Strategy offers some gains in poor market

With the Canadian market performing so poorly this year there may be on opportunity for advisors to take advantage of a little used strategy

An opportunity that doesn’t usually present itself for advisors should be available this year.

“With the Canadian stock market down more than 7% this year, it is likely that taxable investors who implemented the majority of their portfolio during the 2015 calendar year will have some tax loss selling opportunities available,” said Justin Bender, an advisor at PWL Capital in Toronto.

“As many Canadians tend to hold their Canadian equities in their taxable accounts, there could be more tax loss selling than usual in 2015, as they have been one of the worst performing asset classes year-to-date.”

The deadline in order for trades in order for losses to be available for 2015, is Dec 24th for Canadian listed securities and Dec 28 for U.S.-listed securities.

ETF investors might benefit more from this strategy.

“For passive ETF investors in relatively high tax brackets, it should certainly be discussed with their tax advisor (as the tax benefits can outweigh the implementation costs),” said Bender. “For individual stock pickers or active mutual fund investors, there is more uncertainty as to whether the benefits will outweigh the costs.  For example, if a stock or mutual fund is sold and replaced with another security for 30 days (in order to avoid the superficial loss rules), the replacement security’s performance may lag behind the original security by such a degree as to offset any tax advantage of the strategy.”

When an ETF is sold at a loss, it should generally be replaced with a similar but not identical security, in order to avoid the superficial loss rules and maintain your market exposure. 

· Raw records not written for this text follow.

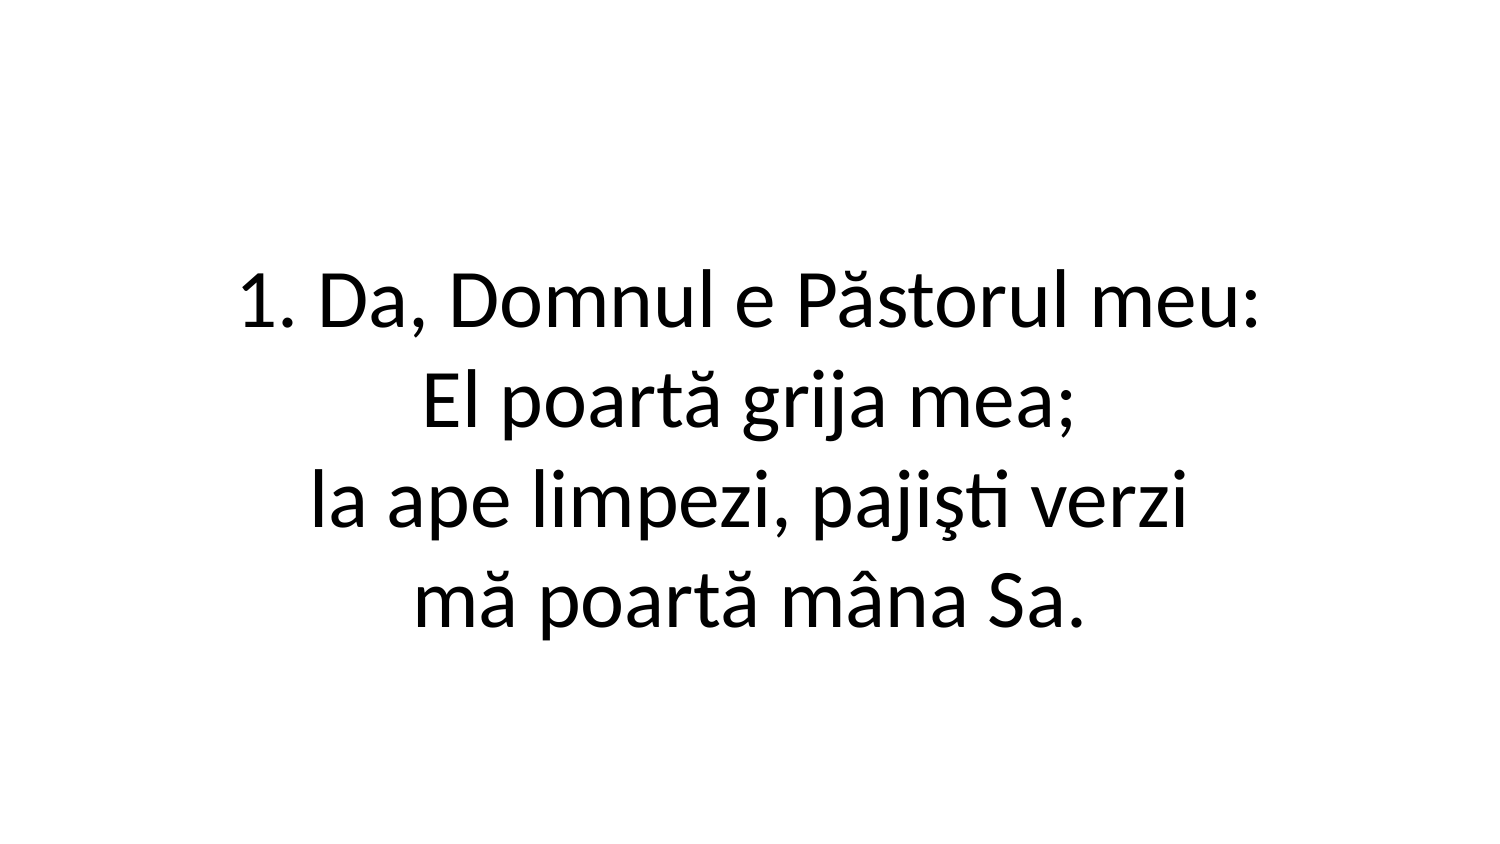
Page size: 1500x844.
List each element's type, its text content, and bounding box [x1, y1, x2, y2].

text_box 1. Da, Domnul e Păstorul meu: El poartă grija mea; la ape limpezi, pajişti verzi mă poartă mâna Sa. [220, 192, 1280, 652]
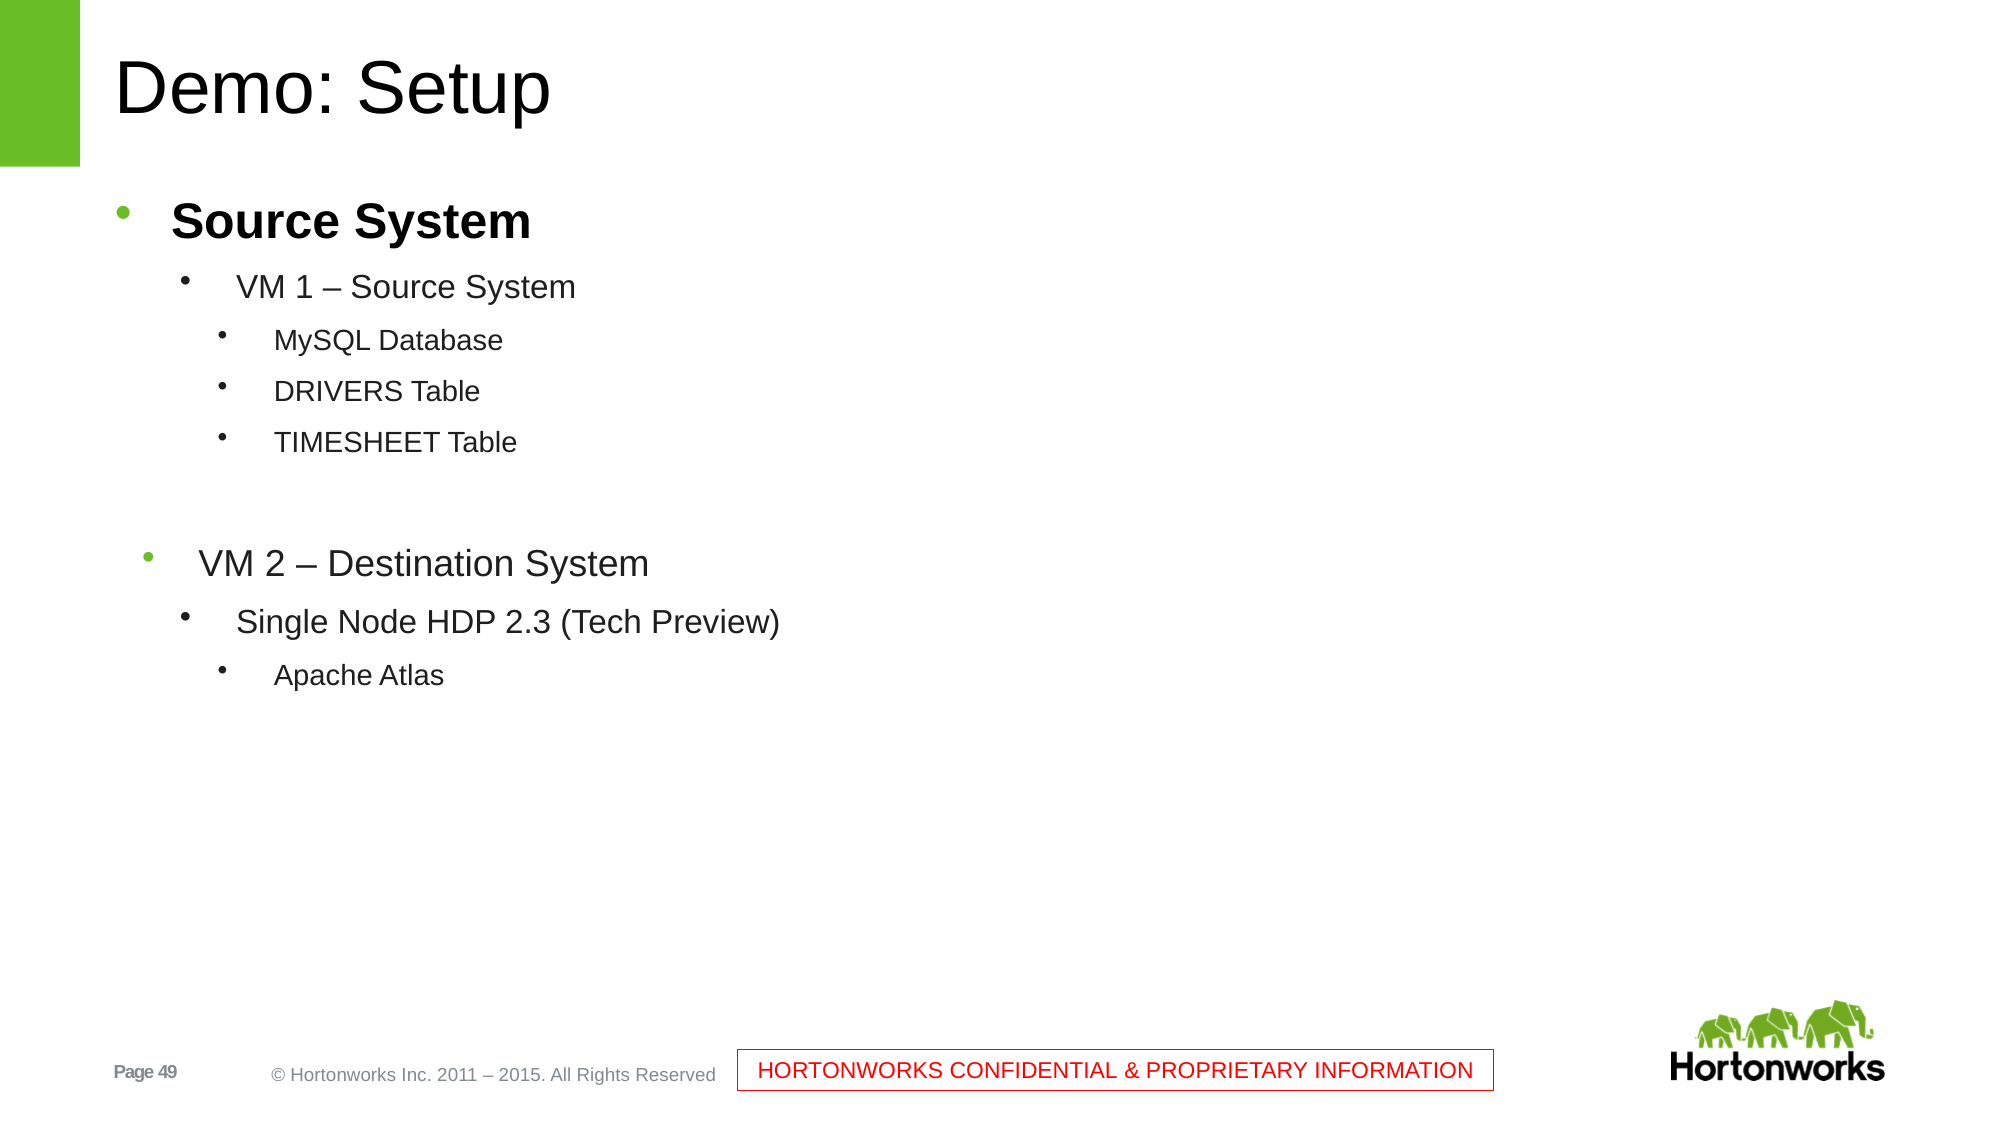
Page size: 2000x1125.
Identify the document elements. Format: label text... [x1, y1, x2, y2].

picture [1671, 1000, 1885, 1081]
list Source System VM 1 – Source System MySQL Database DRIVERS Table TIMESHEET Table VM 2 – Destination System Single Node HDP 2.3 (Tech Preview) Apache Atlas [99, 181, 1900, 995]
title Demo: Setup [99, 0, 1900, 167]
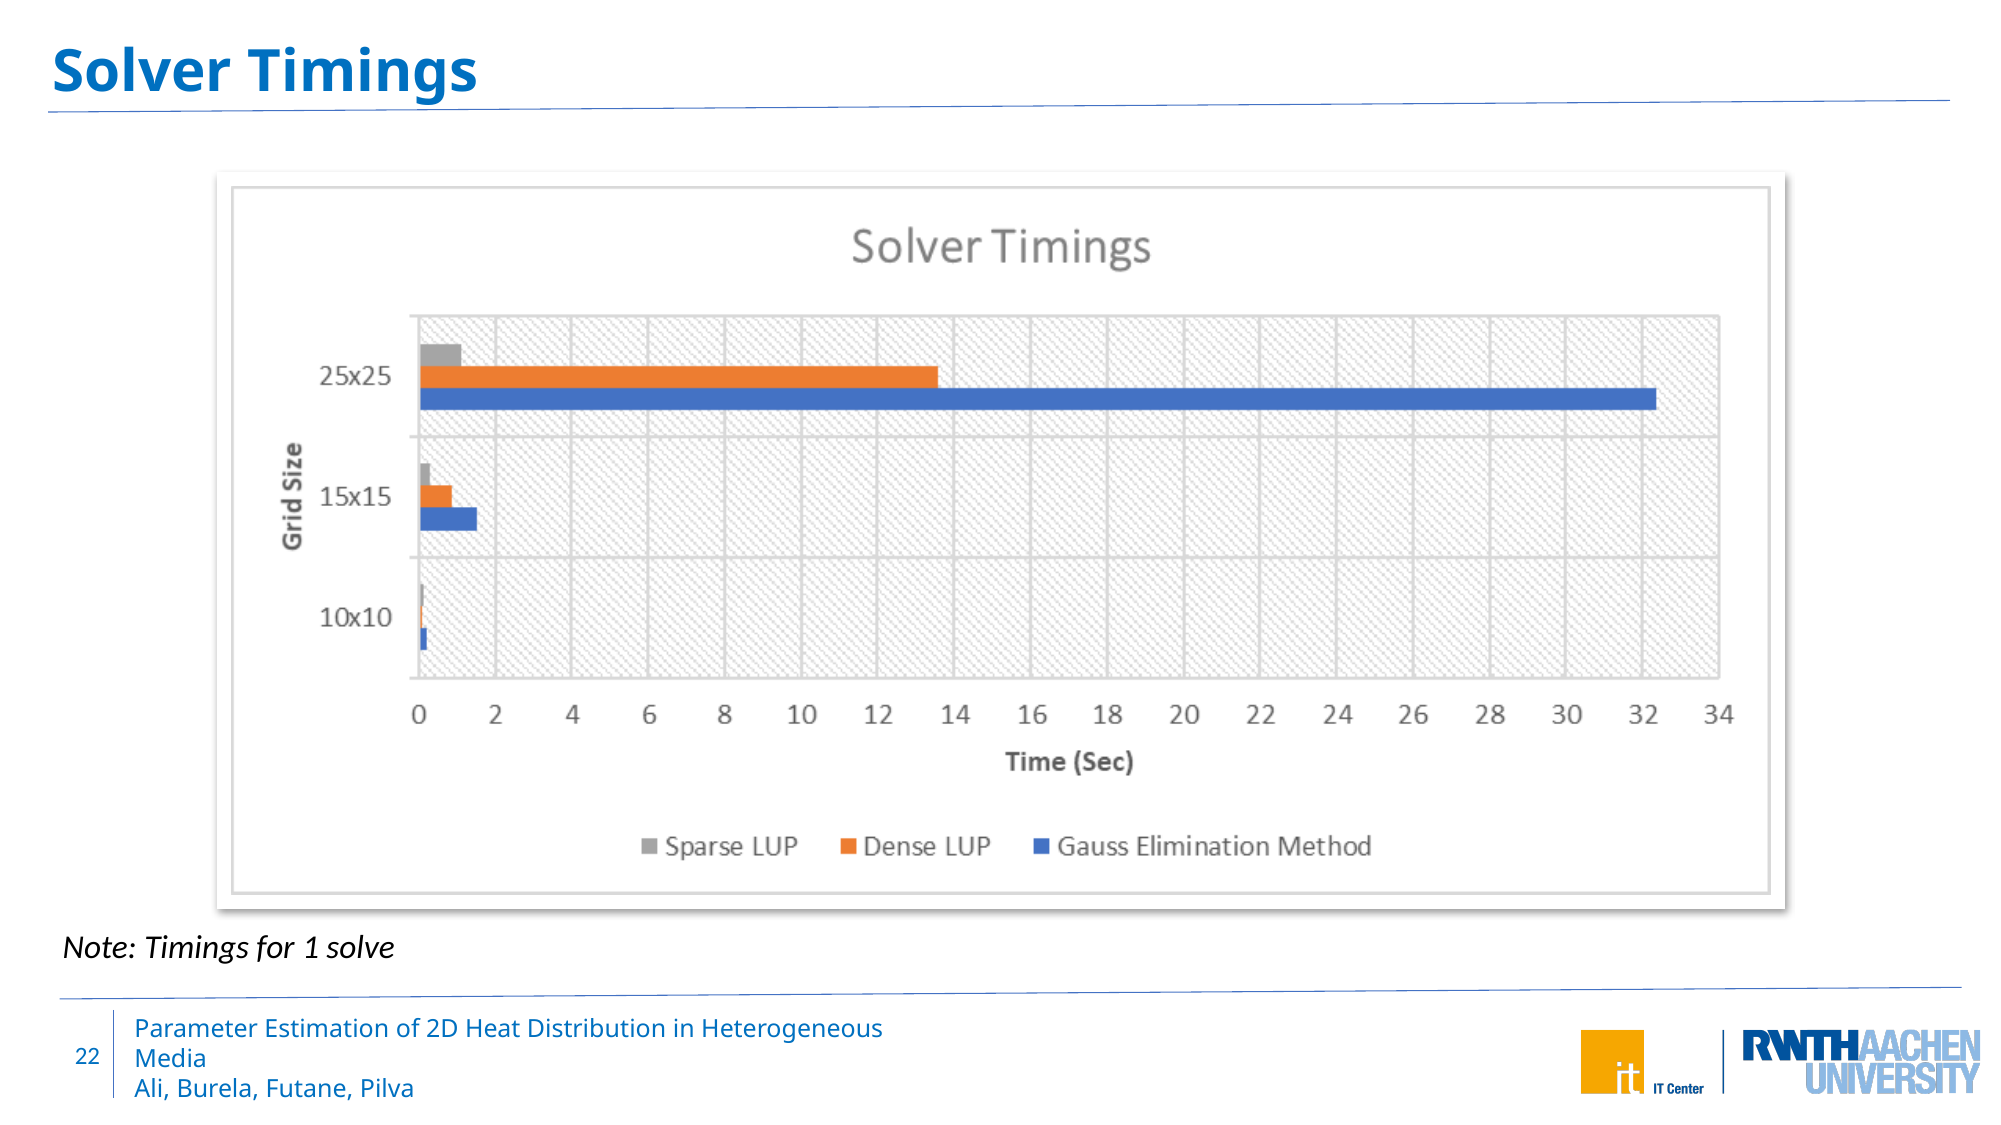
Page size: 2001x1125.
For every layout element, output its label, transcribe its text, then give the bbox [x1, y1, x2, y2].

text_box Note: Timings for 1 solve [48, 917, 547, 973]
picture [231, 186, 1771, 895]
footer Parameter Estimation of 2D Heat Distribution in Heterogeneous Media Ali, Burela, Futane, Pilva [119, 1027, 957, 1088]
picture [1561, 998, 2000, 1125]
slide_number 22 [114, 1024, 120, 1085]
text_box Solver Timings [37, 26, 1446, 111]
slide_number 22 [59, 1024, 113, 1085]
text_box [59, 987, 1962, 999]
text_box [47, 100, 1950, 113]
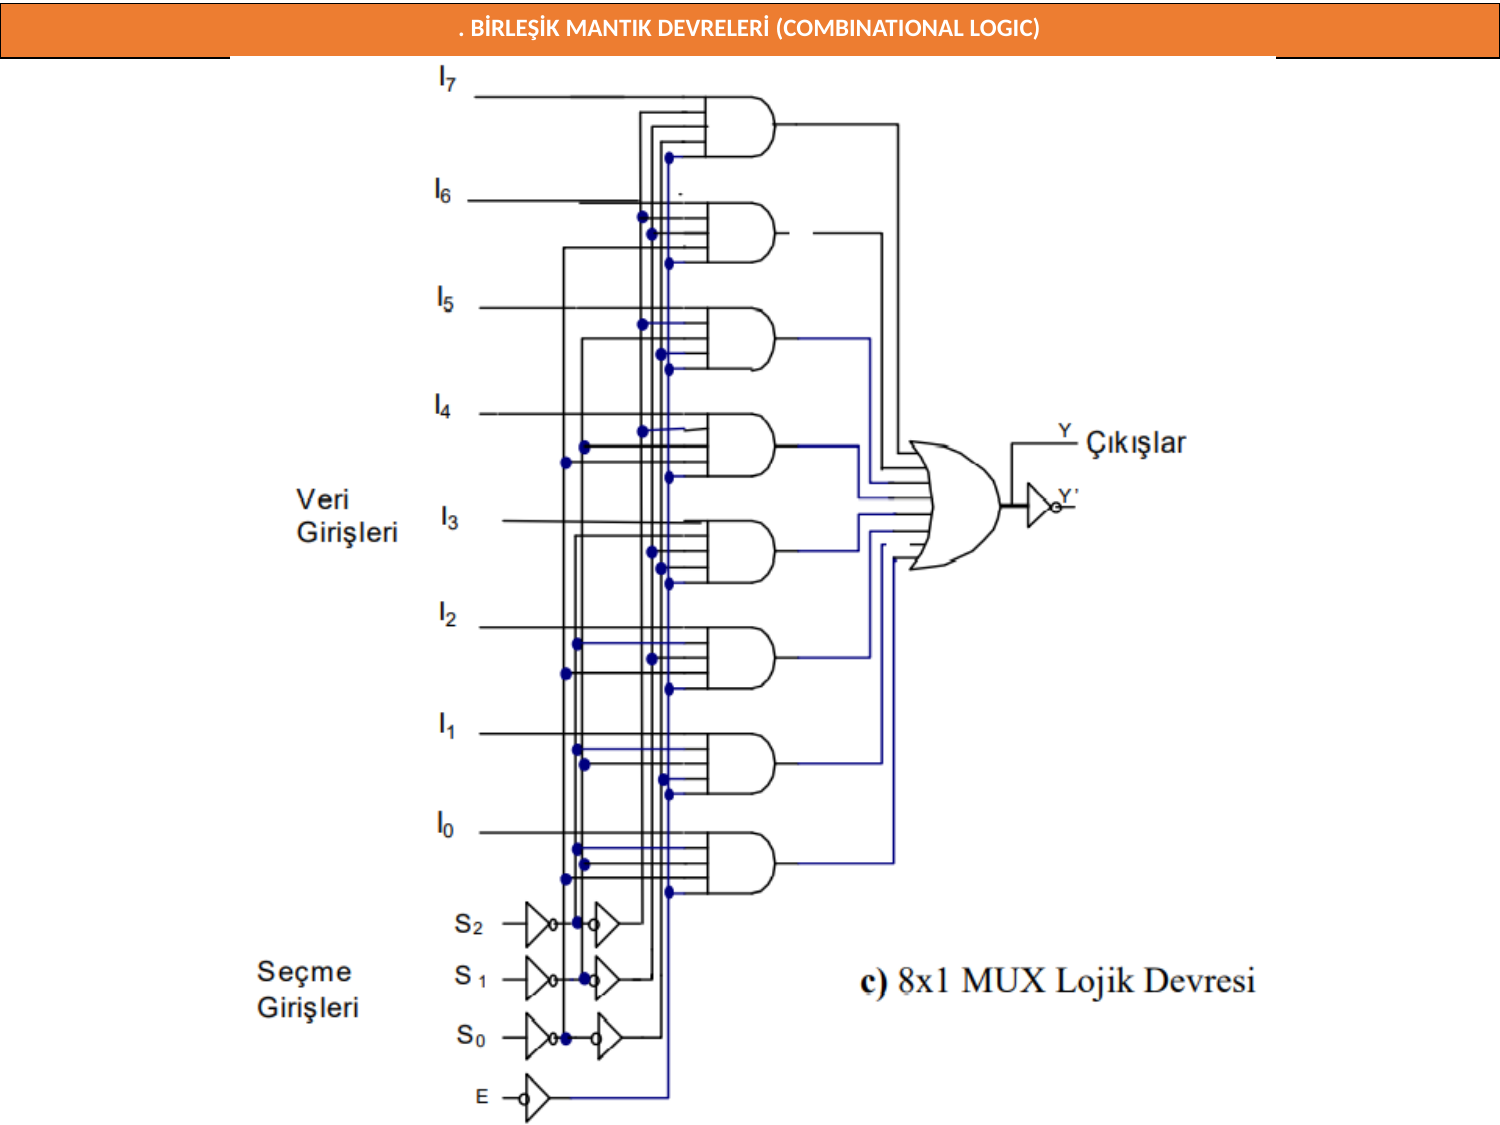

“Luckily, there are many ETFs from Vanguard Canada, BlackRock Canada, and BMO that can give investors similar market exposure,” said Bender. “This reduces the likelihood that the replacement ETF will underperform the original ETF during the 30 day holding period.  At the end of the 30 day holding period, the investor may even choose to keep the replacement ETF and not switch back to the original ETF in order to avoid additional bid-ask spreads and commissions (if they are indifferent between holding either security).”